- Task list -
A) Decide whether each statement agrees with the Jabez Stone passage, answering yes or no and quoting the passage's deciding words: (i) The story won the O. Henry Award in 1937. (ii) Douglas Stuart Moore co-wrote the film adaptation. (iii) Jabez Stone lives in Cross Corners, New Hampshire.
B) Carry the Jabez Stone passage forward from its final sentence.

- Source document -
The story appeared in ''The Saturday Evening Post'' (October 24, 1936) and was later published in book form by Farrar & Rinehart, 1937. That same year, it won the O. Henry Award. The author also adapted it in 1938 into a folk opera with music by Douglas Stuart Moore, a fellow Yale University alumnus, member of the American Academy of Arts and Letters, and winner of a Pulitzer Prize. Benét and Dan Totheroh co-authored the film adaptation All That Money Can Buy (RKO, 1941).
==Plot==

Farmer Jabez Stone, from the small town of Cross Corners, New Hampshire, is plagued with unending bad luck, causing him to finally swear "it's enough to make a man want to sell his soul to the devil!" Stone is visited the next day by a stranger, who later identifies himself as "Mr. Scratch," and makes such an offer in exchange for seven years of prosperity. Stone agrees.
After seven years, Stone bargains for an additional three years. After the additional three years, Mr. Scratch refuses any further extension. Wanting out of the deal, Stone convinces famous lawyer and orator Daniel Webster to accept his case.
At midnight of the appointed date, Mr. Scratch arrives and is greeted by Webster, presenting himself as Stone's attorney. Mr. Scratch tells Webster, "I shall call upon you, as a law-abiding citizen, to assist me in taking possession of my property," and so begins the argument. It goes poorly for Webster, since the signature and the contract are clear, and Mr. Scratch will not compromise.
In desperation Webster thunders, "Mr. Stone is an American citizen, and no American citizen may be forced into the service of a foreign prince. We fought England for that in '12 and we'll fight all hell for it again!" To this Mr. Scratch insists on his citizenship, citing his presence at the worst events of the US, concluding, "though I don't like to boast of it, my name is older in this country than yours."
Webster demands a trial as the right of every American. Mr. Scratch agrees after Daniel says that he can select the judge and jury, "so it is an American judge and an American jury." A jury of the damned then enters, "with the fires of hell still upon them." They had all done evil, and had all played a part in the formation of the United States:
*Walter Butler, a Loyalist
*Simon Girty, a Loyalist
*King Philip (Wampanoag chief Metacomet)
*Governor Thomas Dale
*Thomas Morton, a rival of the Plymouth Pilgrims
*The pirate Edward Teach, also known as Blackbeard
*Reverend John Smeet〔Anderson, Charles R. ''Puzzles and Essays from'' ''"The Exchange" - Trick Reference Questions,'' p. 122: "In 'The Devil and Daniel Webster' by Stephen Vincent Benét, there is a character named the Reverend John Smeet. Was this a real person?

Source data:
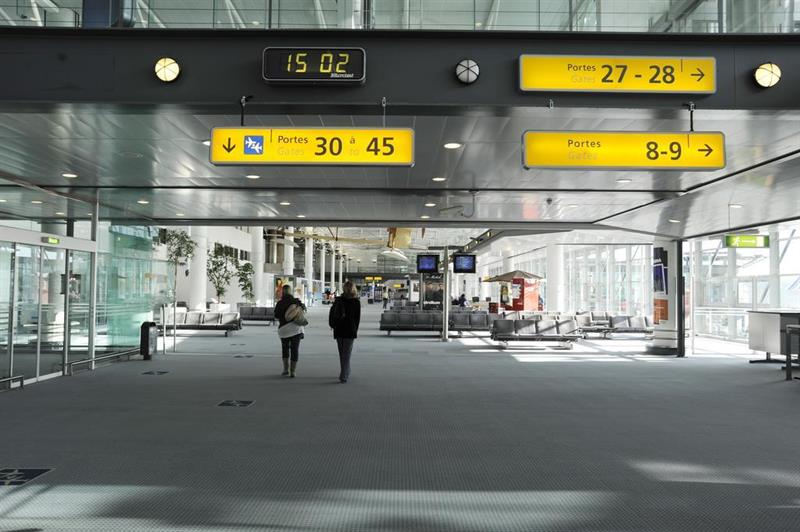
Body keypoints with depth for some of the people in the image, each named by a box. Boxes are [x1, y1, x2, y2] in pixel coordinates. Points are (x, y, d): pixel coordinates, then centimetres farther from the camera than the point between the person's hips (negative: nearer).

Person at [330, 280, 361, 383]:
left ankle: (345, 373, 28)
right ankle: (343, 376, -7)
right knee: (347, 354, 0)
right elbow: (357, 318, -1)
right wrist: (355, 330, 9)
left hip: (338, 330, 3)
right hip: (350, 330, -3)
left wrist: (333, 325, 10)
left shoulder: (338, 300, 1)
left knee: (342, 353, 16)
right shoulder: (356, 302, -5)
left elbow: (332, 313, 1)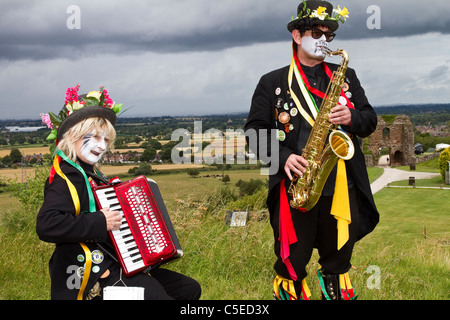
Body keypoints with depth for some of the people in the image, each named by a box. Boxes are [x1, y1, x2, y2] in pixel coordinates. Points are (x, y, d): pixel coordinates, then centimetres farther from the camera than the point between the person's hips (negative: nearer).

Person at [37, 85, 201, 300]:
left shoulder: (90, 175, 15)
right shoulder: (65, 179, -13)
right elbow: (46, 226, -30)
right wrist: (100, 222, -26)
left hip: (116, 266, 10)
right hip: (94, 279, -10)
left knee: (190, 289, 12)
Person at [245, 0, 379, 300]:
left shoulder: (346, 76, 13)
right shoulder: (272, 82, 4)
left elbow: (370, 120, 10)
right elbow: (255, 130, -1)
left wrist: (352, 118, -13)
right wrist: (283, 157, -17)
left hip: (343, 187, 3)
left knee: (339, 261, 14)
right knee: (292, 264, 6)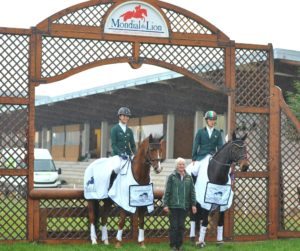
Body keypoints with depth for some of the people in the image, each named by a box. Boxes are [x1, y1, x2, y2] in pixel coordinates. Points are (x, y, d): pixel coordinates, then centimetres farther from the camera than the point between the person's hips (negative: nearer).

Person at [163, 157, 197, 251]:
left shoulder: (188, 178, 6)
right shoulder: (172, 177, -2)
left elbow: (192, 192, 9)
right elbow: (167, 191, -3)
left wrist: (193, 204, 3)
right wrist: (165, 204, -8)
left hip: (184, 206, 3)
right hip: (173, 206, -3)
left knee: (181, 226, 7)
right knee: (173, 226, 1)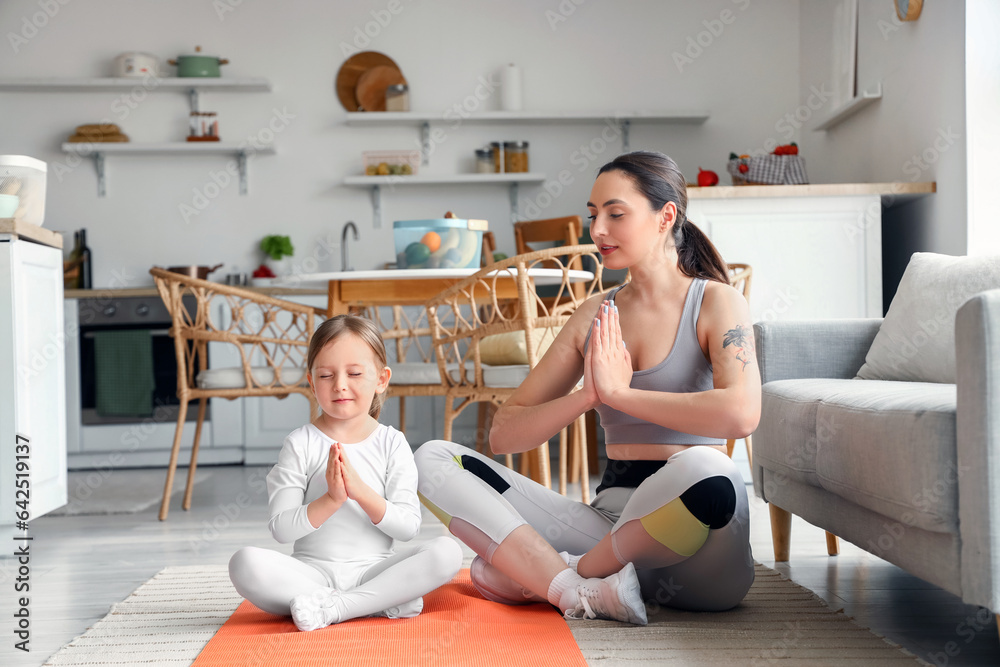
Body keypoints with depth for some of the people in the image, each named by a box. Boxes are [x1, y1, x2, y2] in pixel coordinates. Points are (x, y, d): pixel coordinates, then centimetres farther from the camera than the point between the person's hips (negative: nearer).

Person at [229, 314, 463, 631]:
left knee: (447, 552, -24)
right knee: (245, 563, -29)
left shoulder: (392, 443, 4)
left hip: (373, 569, 1)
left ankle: (331, 608, -25)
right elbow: (281, 529, -7)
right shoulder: (300, 444, 1)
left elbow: (408, 526, -5)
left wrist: (361, 491, -19)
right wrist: (331, 500, -21)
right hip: (314, 572, -1)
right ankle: (381, 604, -24)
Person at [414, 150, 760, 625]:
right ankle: (583, 591, -25)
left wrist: (618, 391, -15)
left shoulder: (716, 302, -1)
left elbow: (740, 413, -24)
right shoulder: (595, 316, 12)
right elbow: (504, 435, 8)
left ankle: (534, 573, -14)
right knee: (432, 459, -6)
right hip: (611, 516, 5)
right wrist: (588, 394, -9)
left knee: (703, 472, -41)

- Results of the tasks -
A)
(i) Yes: "published in book form by Farrar & Rinehart, 1937. That same year, it won the O. Henry Award."
(ii) No: "Benét and Dan Totheroh co-authored the film adaptation All That Money Can Buy (RKO, 1941)."
(iii) Yes: "Farmer Jabez Stone, from the small town of Cross Corners, New Hampshire"

B)
: Mrs. Stephen Vincent Benét (1960), in a letter to the ''New York Times Book Review'', claimed that the good reverend was entirely imaginary. Mrs. Benét explained that her husband occasionally used to insert imaginary people into his writings. Benét even quoted from a made-up person named John Cleveland Cotton. He went so far as to write an apocryphal biographical note about Cotton that found its way into Marion King's ''Books and People'' (King, 1954). In this Benét anticipated authors Tim Powers and James Blaylock, who created a poet named William Ashbless."〕
After five other unnamed jurors enter (Benedict Arnold being out "on other business"), the judge enters last – John Hathorne, the infamous and unrepentant executor of the Salem witch trials.
The trial is rigged against Webster. He is ready to rage, without care for himself or Stone, but he catches himself: he sees in the jurors' eyes that they want him to act thus. He calms himself, "for it was him they'd come for, not only Jabez Stone."
Webster starts to orate on simple and good things – "the freshness of a fine morning...the taste of food when you're hungry...the new day that's every day when you're a child" – and how "without freedom, they sickened." He speaks passionately of how wonderful it is to be human and to be an American. He admits the wrongs done in the course of American history but points out that something new and good had grown from them and that "everybody had played a part in it, even the traitors." Mankind "got tricked and trapped and bamboozled, but it was a great journey," something "no demon that was ever foaled" could ever understand.
The jury announces its verdict: "We find for the defendant, Jabez Stone." They admit, "Perhaps 'tis not strictly in accordance with the evidence, but even the damned may salute the eloquence of Mr. Webster." The judge and jury disappear with the break of dawn. Mr. Scratch congratulates Webster, and the contract is torn up. (A point sometimes not appreciated by the reader is that by agreeing to a jury trial, the Devil has also agreed to be bound by the Common Law rule that a jury is the exclusive judge of the law and the facts. It can do what it likes in favor of the defendant. Webster, as an experienced lawyer, would know that; presumably the Devil would as well, but is confident in his hand-picked jury.)
Webster then grabs the stranger and twists his arm behind his back, "for he knew that once you bested anybody like Mr. Scratch in fair fight, his power on you was gone." Webster makes him agree "never to bother Jabez Stone nor his heirs or assigns nor any other New Hampshire man till doomsday!"
Mr. Scratch offers to tell Webster's fortune in his palm. He foretells Webster's failure to become President, the death of Webster's sons, and the backlash of his last speech, warning "Some will call you Ichabod" (as in John Greenleaf Whittier's poem in reaction to Webster's controversial Seventh of March Speech supporting the Compromise of 1850 that incorporated The Fugitive Slave Act). Scratch predicts actual events of Daniel Webster's life: he did have ambitions to become President, his sons died in war, and as a result of the Seventh of March Speech, many in the North considered Webster a traitor.
Webster takes the predictions in stride and asks only if the Union will prevail. Scratch reluctantly admits that although a war will be fought over the issue, the United States will remain united. Webster then laughs, "And with that he drew back his foot for a kick that would have stunned a horse. It was only the tip of his shoe that caught the stranger, but he went flying out of the door with his collecting box under his arm." It is said that the Devil never did come back to New Hampshire.